One of Jade’s first big campaigns was called Quit the Council. It was back in 2017. Black activists were angry at President Trump’s reaction to the white supremacist violence in Charlottesville. Maybe you remember? It’s when Trump said this:
Donald TRUMP: You also had people that were very fine people on both sides.
So, Color of Change began to put pressure on all the C.E.O.’s who were on Trump’s councils of business leaders to quit. And it worked. In fact, so many C.E.O.’s quit, the councils were disbanded. Some of those C.E.O.’s were from tech companies.
MAGNUS: That was my first time thinking about tech work and the intersection of tech and racial justice and civil rights. Previously I had just been like everyone else. I used Twitter and Facebook socially. I thought of them as these amorphous, wide playgrounds. I didn’t really think of them as corporations with interests and desires and agendas.
Sudhir VENKATESH: You had this experience moving through the world of labor organizing, which has always had a complicated relationship to race-based activism.
VENKATESH: And how do you think that that has influenced you today? What are the ways in which having that experience of understanding the situation of workers informs the way that you think about campaigns and how you develop your strategy?
MAGNUS: Initially, as a young Black woman, my lens was around race. It’s a key way of thinking and understanding the world. And it’s also important in understanding the way that labor works, because there are many people who will look at the state of the world and say that the only real issue is economic justice, and that once we have a social safety net that things will be better for everyone.
And that may be true. But there are also a separate set of issues that singularly impact Black people. You have the leftist, what we would call a class reductionist, who’ll believe that any conversation about race is shallow identity politics. In my experience, I just simply know that’s not true.
Even when we’re talking about Facebook and Twitter. Yes, these companies are renowned for this progressive utopia, right? You go to Facebook, and you go to Twitter, you go to Google and you get free gourmet lunch every single day and you get endless vacation days, gyms and pools at work. When the truth of the matter is that there’s a secondary workforce that is largely racialized, that’s largely Black people, who aren’t afforded the same protections and pleasures.

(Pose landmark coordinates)
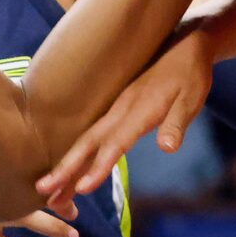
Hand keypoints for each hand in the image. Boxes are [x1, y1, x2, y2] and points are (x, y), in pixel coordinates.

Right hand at [37, 23, 221, 214]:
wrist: (185, 44)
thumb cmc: (190, 74)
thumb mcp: (191, 99)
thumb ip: (176, 124)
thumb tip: (167, 148)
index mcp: (138, 111)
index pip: (115, 144)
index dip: (99, 167)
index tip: (82, 189)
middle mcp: (120, 110)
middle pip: (88, 144)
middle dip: (66, 169)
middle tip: (44, 192)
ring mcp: (115, 109)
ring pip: (86, 141)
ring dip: (67, 165)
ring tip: (48, 190)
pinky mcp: (116, 109)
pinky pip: (92, 135)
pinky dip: (78, 153)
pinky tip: (68, 168)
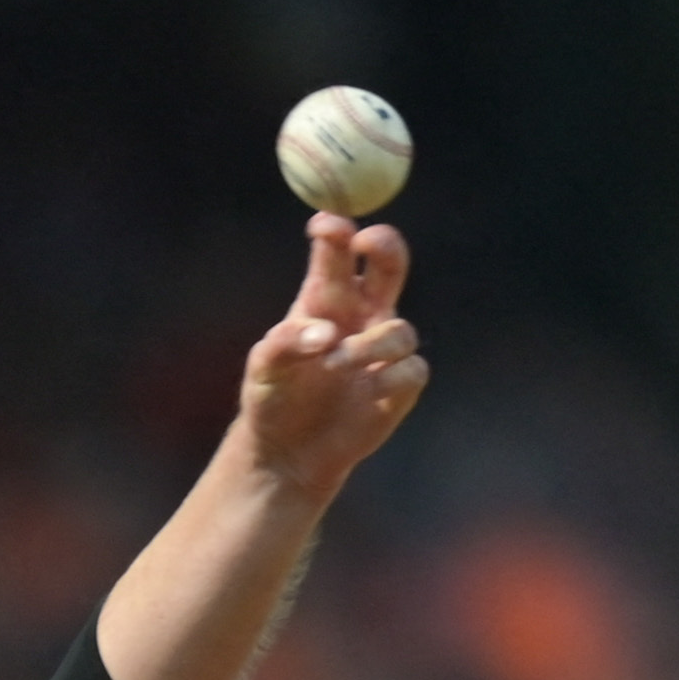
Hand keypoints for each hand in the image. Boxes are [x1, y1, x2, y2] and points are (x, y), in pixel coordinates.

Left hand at [234, 214, 425, 501]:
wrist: (287, 451)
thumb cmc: (273, 398)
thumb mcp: (265, 367)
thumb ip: (288, 341)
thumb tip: (326, 333)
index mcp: (324, 297)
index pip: (338, 250)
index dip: (336, 230)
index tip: (325, 228)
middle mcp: (360, 314)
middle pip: (387, 263)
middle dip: (385, 245)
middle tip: (367, 244)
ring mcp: (382, 350)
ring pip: (401, 329)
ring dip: (372, 344)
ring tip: (336, 365)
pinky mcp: (400, 387)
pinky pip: (413, 370)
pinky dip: (391, 377)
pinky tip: (367, 392)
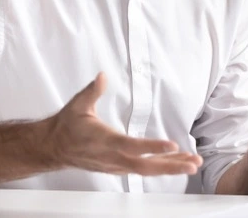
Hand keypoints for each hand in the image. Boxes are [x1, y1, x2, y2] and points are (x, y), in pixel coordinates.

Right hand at [45, 72, 201, 174]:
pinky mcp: (117, 167)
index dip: (153, 147)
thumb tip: (102, 76)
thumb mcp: (78, 105)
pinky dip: (160, 167)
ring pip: (147, 171)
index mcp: (105, 141)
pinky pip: (142, 170)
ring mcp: (116, 165)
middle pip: (146, 166)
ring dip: (171, 167)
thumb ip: (92, 91)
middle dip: (172, 165)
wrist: (53, 148)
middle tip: (193, 163)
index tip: (172, 145)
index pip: (132, 146)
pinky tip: (174, 162)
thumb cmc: (67, 125)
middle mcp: (113, 157)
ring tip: (192, 163)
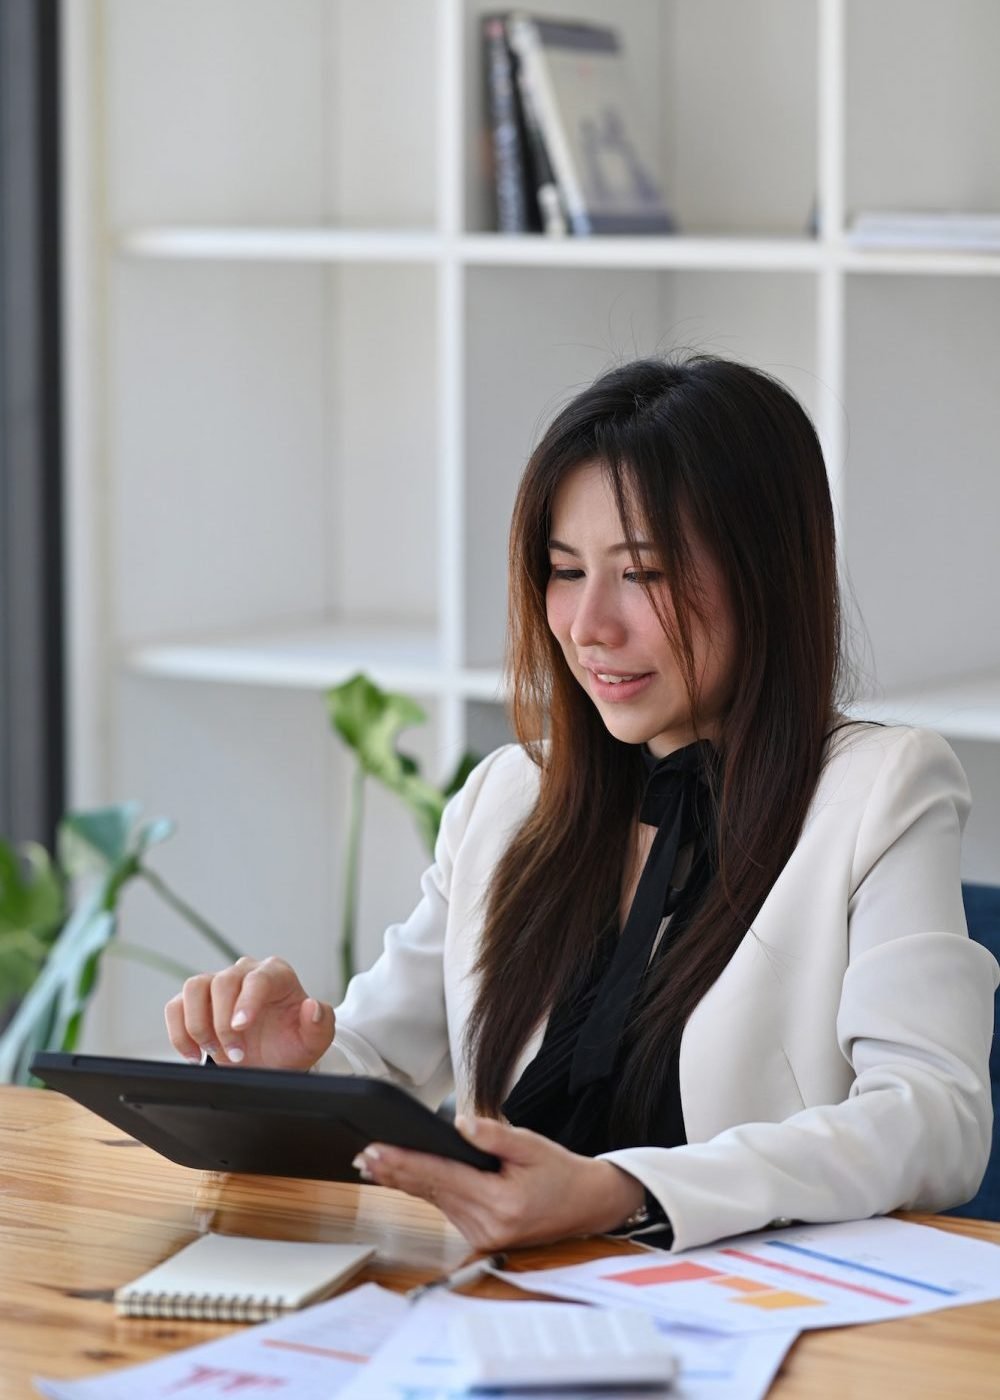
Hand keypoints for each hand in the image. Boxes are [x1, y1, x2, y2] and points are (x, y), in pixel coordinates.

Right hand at [164, 956, 334, 1070]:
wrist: (274, 1060)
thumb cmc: (293, 1044)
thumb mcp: (315, 1040)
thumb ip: (320, 1023)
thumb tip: (311, 1006)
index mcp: (277, 975)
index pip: (258, 979)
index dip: (246, 1002)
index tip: (240, 1027)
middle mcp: (246, 972)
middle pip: (223, 982)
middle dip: (223, 1023)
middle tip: (235, 1054)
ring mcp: (219, 984)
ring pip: (194, 987)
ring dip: (198, 1024)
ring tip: (213, 1051)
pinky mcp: (196, 1001)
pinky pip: (175, 1006)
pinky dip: (179, 1032)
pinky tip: (193, 1054)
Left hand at [353, 1116, 645, 1249]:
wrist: (586, 1206)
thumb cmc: (560, 1173)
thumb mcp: (532, 1145)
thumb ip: (494, 1135)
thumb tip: (460, 1122)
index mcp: (500, 1203)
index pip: (442, 1177)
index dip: (406, 1162)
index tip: (378, 1151)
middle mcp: (486, 1225)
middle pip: (431, 1190)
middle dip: (394, 1171)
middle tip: (363, 1153)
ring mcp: (480, 1234)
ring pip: (433, 1200)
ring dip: (403, 1180)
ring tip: (372, 1161)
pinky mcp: (478, 1234)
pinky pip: (444, 1206)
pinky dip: (423, 1188)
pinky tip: (401, 1175)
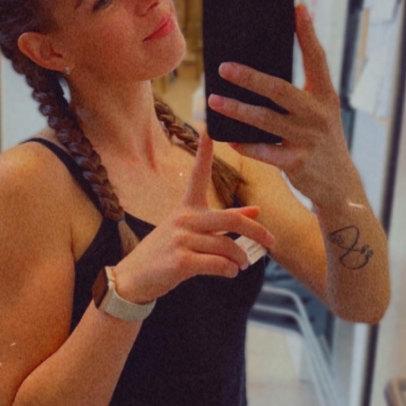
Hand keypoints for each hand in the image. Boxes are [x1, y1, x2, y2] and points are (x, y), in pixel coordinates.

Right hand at [114, 131, 274, 302]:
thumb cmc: (167, 252)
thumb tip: (256, 210)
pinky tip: (230, 272)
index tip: (209, 127)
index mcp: (186, 207)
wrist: (134, 278)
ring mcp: (181, 240)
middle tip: (271, 241)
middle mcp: (184, 219)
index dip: (204, 151)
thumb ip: (225, 220)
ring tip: (242, 264)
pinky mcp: (180, 262)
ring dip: (240, 258)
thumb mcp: (192, 231)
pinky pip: (217, 264)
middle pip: (230, 220)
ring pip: (226, 246)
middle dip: (257, 231)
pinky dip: (229, 270)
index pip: (198, 174)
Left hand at [207, 3, 360, 207]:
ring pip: (265, 120)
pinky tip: (228, 138)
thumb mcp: (320, 114)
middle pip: (280, 89)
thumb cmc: (321, 142)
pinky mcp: (296, 162)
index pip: (317, 59)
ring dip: (236, 110)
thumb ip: (299, 94)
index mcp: (325, 97)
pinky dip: (245, 145)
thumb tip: (261, 71)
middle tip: (224, 67)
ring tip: (213, 100)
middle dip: (250, 77)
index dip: (307, 33)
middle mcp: (318, 114)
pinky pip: (264, 151)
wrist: (338, 184)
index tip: (297, 8)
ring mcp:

## PROMPT 1
Rewrite the part of the interview on tech and racial justice that begins at the words "VENKATESH: And how" and stops after "develop your strategy?", putting "tactics" in place of "strategy".
## PROMPT 2
Continue the interview on tech and racial justice from its last sentence.

## EXERCISE RESPONSE 1
VENKATESH: And how do you think that that has influenced you today? What are the ways in which having that experience of understanding the situation of workers informs the way that you think about campaigns and how you develop your tactics?

## EXERCISE RESPONSE 2
These people are a second class of workers who are contractors. Particularly with tech, the way that race and class and worker status intersect is really, really interesting and something that’s not talked about pretty much at all.
VENKATESH: Can I just ask you to go a little deeper? You were saying that there is another class of workers at these tech companies that maybe aren’t in the public eye or that we may not associate with tech or that we just don’t see. But they’re integral to the working of the industry. Are they doing different jobs or are they doing the same jobs, getting paid less?
MAGNUS: There’s a second class of workers who I actually organized, which is the cafeteria workers and the security guards at these companies. They contract these positions out, particularly for security. I was on an organizing drive back in 2016, knocking on the doors of these security guards and cafeteria workers and saying, “What about this discrepancy? How do you feel when you’re at work and you see a progressive utopia of young people who are having the time of their lives at work and you cannot even pay rent in your apartment near Oakland or San Jose?”
VENKATESH: What’s some of their responses? I’m curious to know how that conversation goes with them.
MAGNUS: I probably knocked on, I can’t even count, 500 minimum one-to-ones with workers across the board, from the security workers at Facebook and Twitter and Google. I think workers get it. I think that they understand. But it was a long period. And there were a lot of hard conversations.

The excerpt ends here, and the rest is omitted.